Sunday, September 14, 2008

ON GIVING UP THE STRUGGLE


On this mild, rainy Sunday morning, I’ve been thinking again about how life-changing it would be if I simply gave up struggling. As I was getting ready for the new day, it came to me that almost all of my days (since 1941!) have been taken up with a struggle of some kind or other. Right from the start, it seems, I have pictured life as a constant skirmish between a separate “me” and the countless other separate “me”s, and I have engaged in the struggle with earnestness. From morning to night, it’s been me against the universe. What if I simply – here and now, today – gave up the struggle? What if, once and for all, I fully accepted the simple fact that there is no separate “me” to do the struggling, and no separate universe to struggle against? What if I fully understood, finally, that the universe, including me, is a single, unified, harmonious, and peaceful dance? It’s something worth thinking about, worth working toward. It’s a revolutionary idea, one that would transform my life from top to bottom, inside to out. It might conceivably make life a remarkable celebration instead of a backbreaking competition.

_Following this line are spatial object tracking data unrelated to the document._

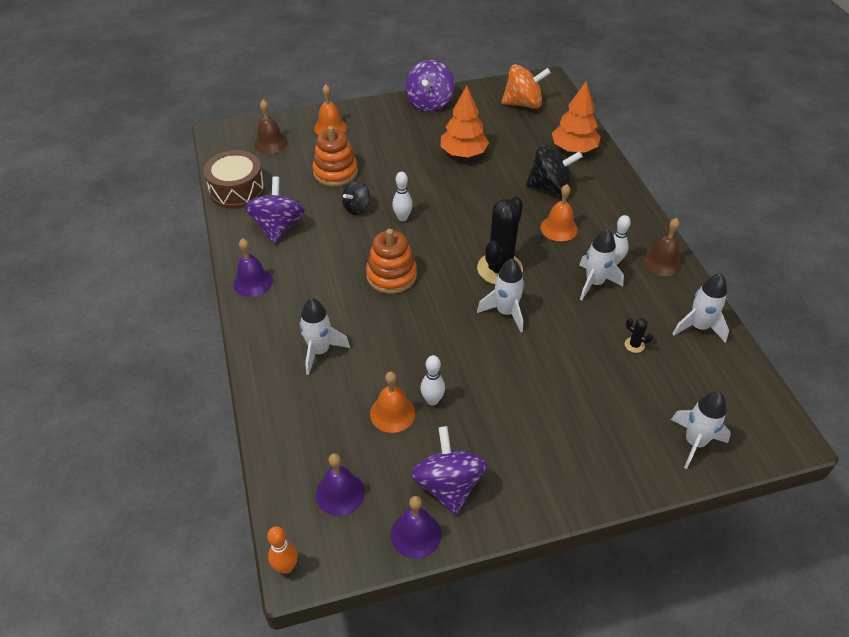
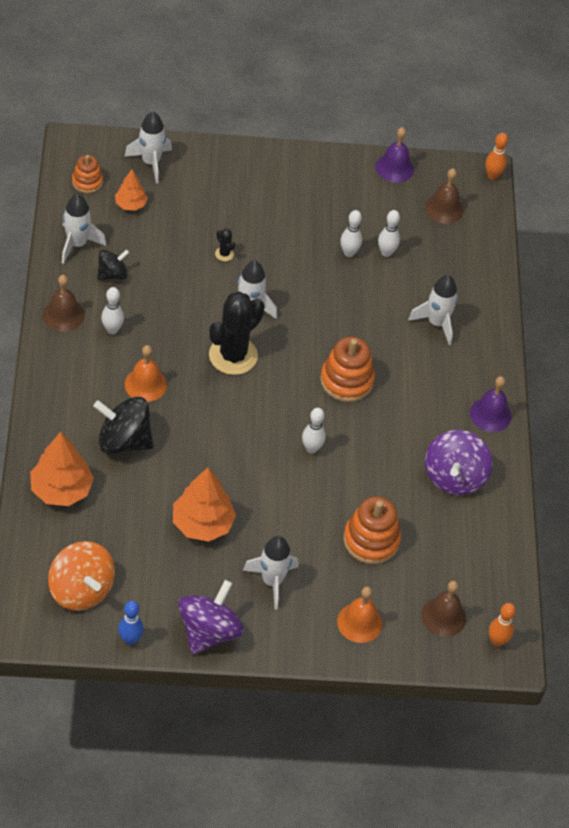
camera: 170 degrees left, 5 degrees up
brown drum [204,150,265,209] -> none
purple bell [316,453,365,516] -> brown bell [425,168,464,224]
black spinning top [342,181,370,215] -> black spinning top moved to [97,249,129,280]
orange bell [370,371,415,433] -> white bowling pin [378,210,400,257]
purple spinning top [411,426,488,515] -> none
orange spinning top [502,64,551,109] -> orange spinning top turned 135 degrees counterclockwise [48,541,115,611]
white rocket [579,229,624,301] -> white rocket moved to [243,536,299,610]
black cactus [625,318,653,353] -> black cactus moved to [215,229,235,261]
none -> orange stacking toy [72,155,103,193]
none -> orange tree [115,169,148,211]
none -> blue bowling pin [118,601,144,645]
none -> orange bowling pin [489,603,516,647]

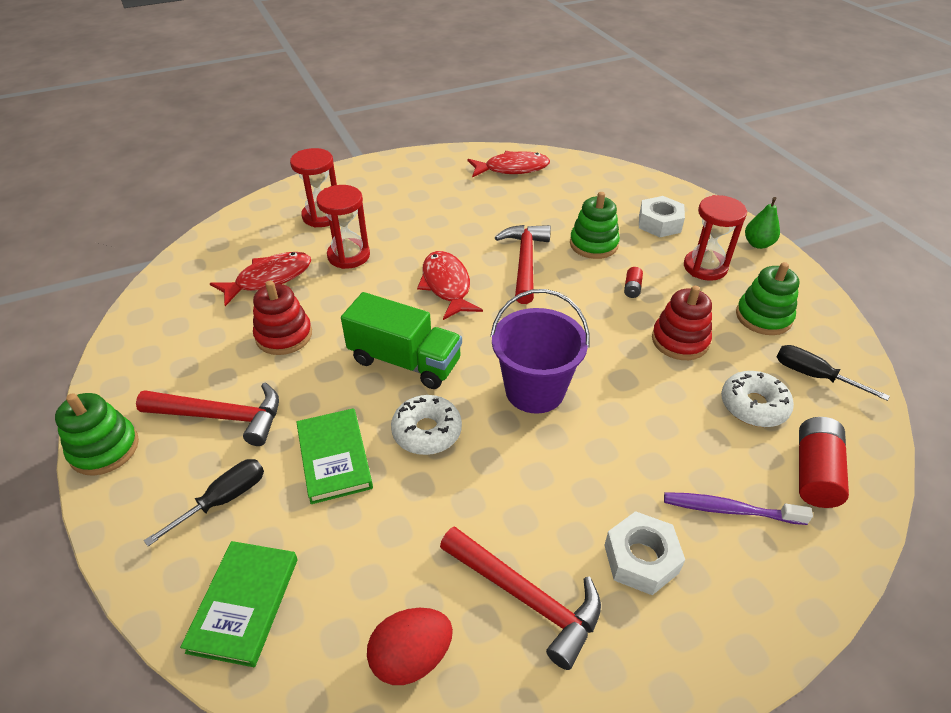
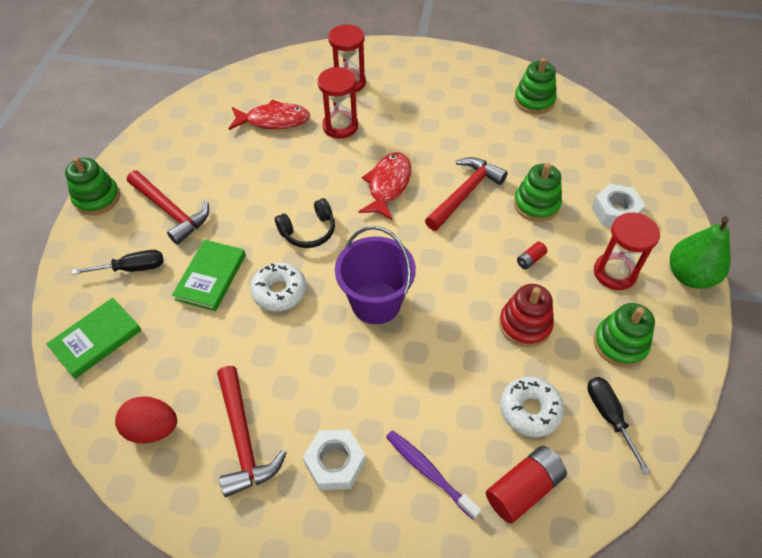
camera: 35 degrees right, 10 degrees up
red stacking toy [253,281,312,355] -> none
green truck [341,292,462,389] -> black headphones [275,198,335,248]
red fish [467,151,550,178] -> green stacking toy [514,58,557,114]
green pear [745,197,780,249] -> green pear [670,216,730,289], size x1.62

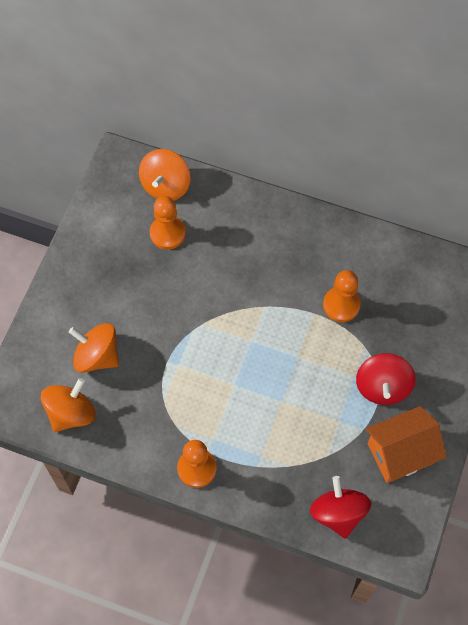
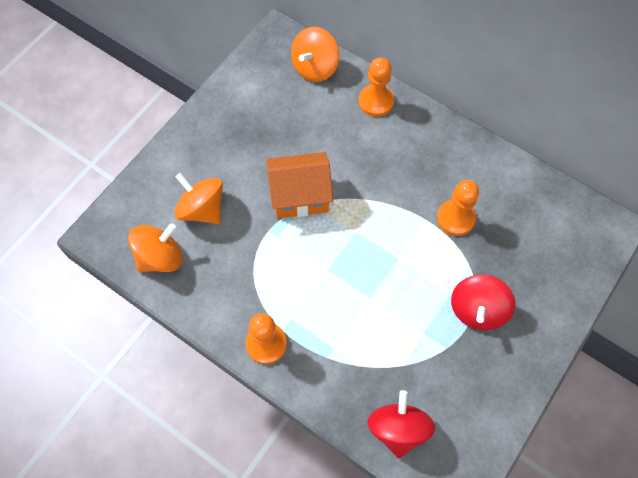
camera: 15 degrees right, 0 degrees up
orange pawn [150,196,186,250] -> orange pawn moved to [359,57,394,117]
orange house [366,406,447,483] -> orange house moved to [266,152,333,218]

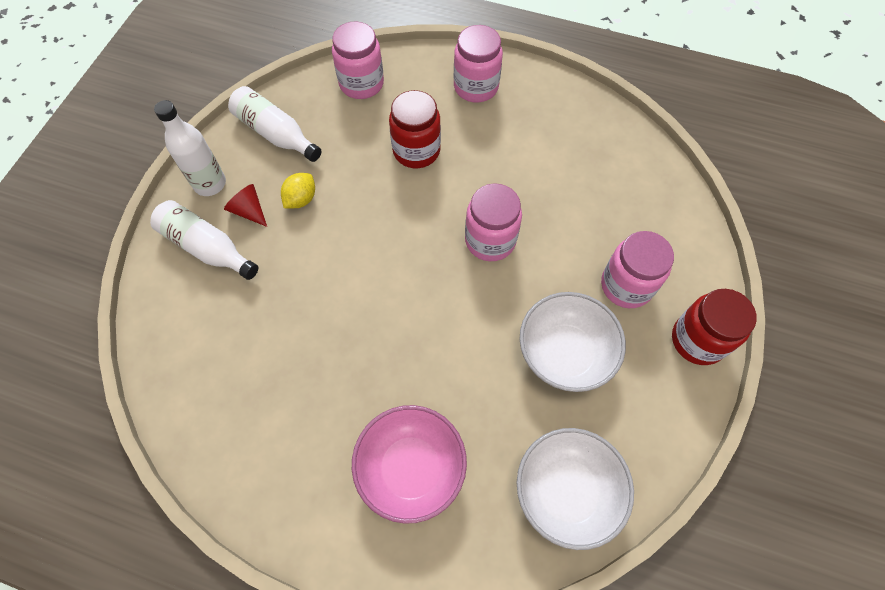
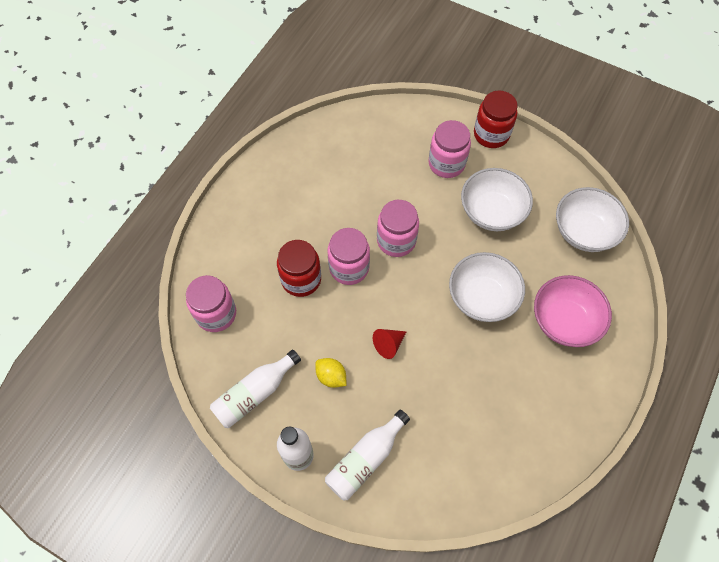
camera: 80 degrees left, 0 degrees up
red cone [224,184,267,227] -> red cone moved to [373,329,407,359]
pink jar [454,25,503,102] -> pink jar moved to [328,228,370,285]
none -> white bowl [449,252,525,322]

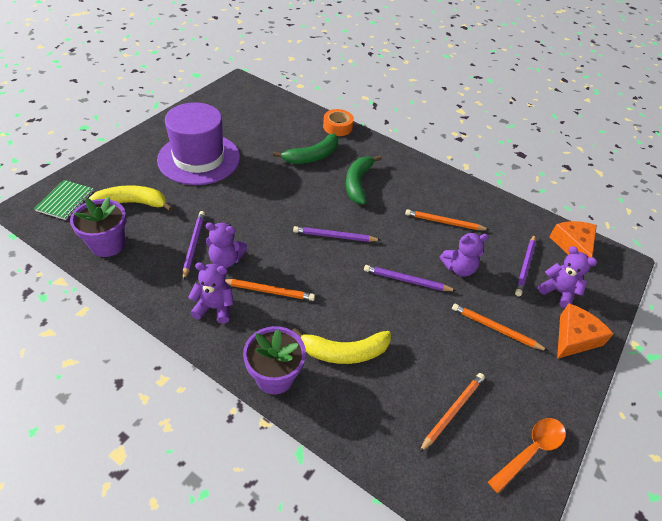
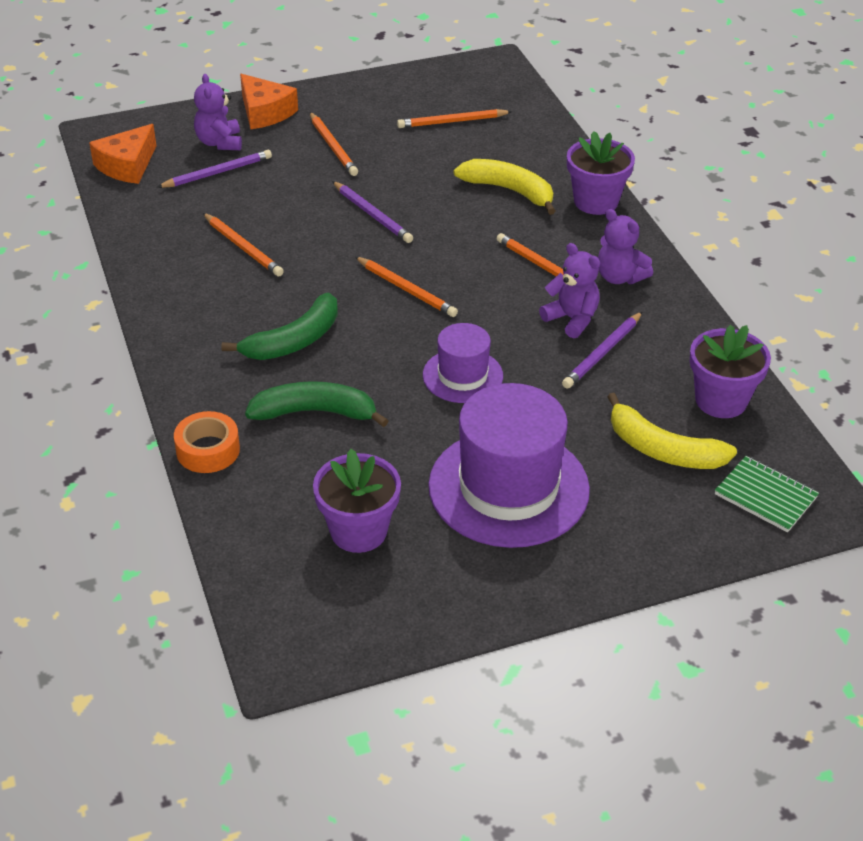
camera: 140 degrees left, 5 degrees down
green notebook [34,180,94,220] -> green notebook turned 75 degrees clockwise [715,456,819,532]
purple pencil [293,226,381,242] -> orange pencil [355,256,458,317]
purple teddy bear [440,233,489,277] -> none
orange spoon [488,418,566,493] -> none
orange cheese [557,303,613,359] -> orange cheese turned 120 degrees counterclockwise [240,74,298,129]
none -> purple flower pot [313,449,401,553]
none -> purple hat [423,323,503,403]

Tuesday, September 9, 2008

“And God Said...”


I have read or heard the phrase “And God said...” probably thousands of times in my life, but only this morning, for the first time, did I actually think about what it means. Who is this God that talks to people, and how does he talk? All through the Bible, stories are told of people who heard God’s voice and responded to it, and only just this morning did I get a glimpse of what it might mean. I realized, first of all, (or recalled) that this God is not a person, but a force – not some powerful but ultimately limited superman or woman, but the infinite power of the Universe. His voice is not the voice of an individual person but rather the voice of the grand intelligence that created, and keeps creating, the universe. And I also understood, if only dimly, that the voice of God comes in the form of thoughts. They are the thoughts that occur to me clearly and forcefully 57,000 times each day – not “my” thoughts (as I usually think of them) but truly God’s, or the Universe’s, thoughts. There is no separate “I” that makes “my” thoughts, as I have blindly believed for 66 years. (That is an utter impossibility, for where is this separate “I”?) The thoughts that occur, or arise, or unfold, are the voice of God that speaks continually and powerfully. The people in the Bible listened carefully, and so should I.

Sunday, September 7, 2008

I occasionally become concerned about whether I’m getting enough rest, but it occurred to me this morning, as I was rising at my usual early hour, that the universe, of which I am a part, always gets enough rest. Can we imagine the universe being tired? Can we picture a sunrise being exhausted, a sunset feeling listless, a breeze blowing by in a sluggish manner? Can we imagine a river, even the slowest and narrowest, even one that has been depleted by drought, not doing its proper rivery work in the steadiest way possible? My problem here is one I have to constantly deal with – a tendency to judge and label. When my body feels a certain way, I pass judgment that it’s “tired” and label myself accordingly: I am tired. Instead of simply saying that my body feels like sitting or lying down, I stick the label of exhaustion on it, which makes the situation a “problem” instead of simply another interesting situation in the infinite, vigorous procession of them which is my life.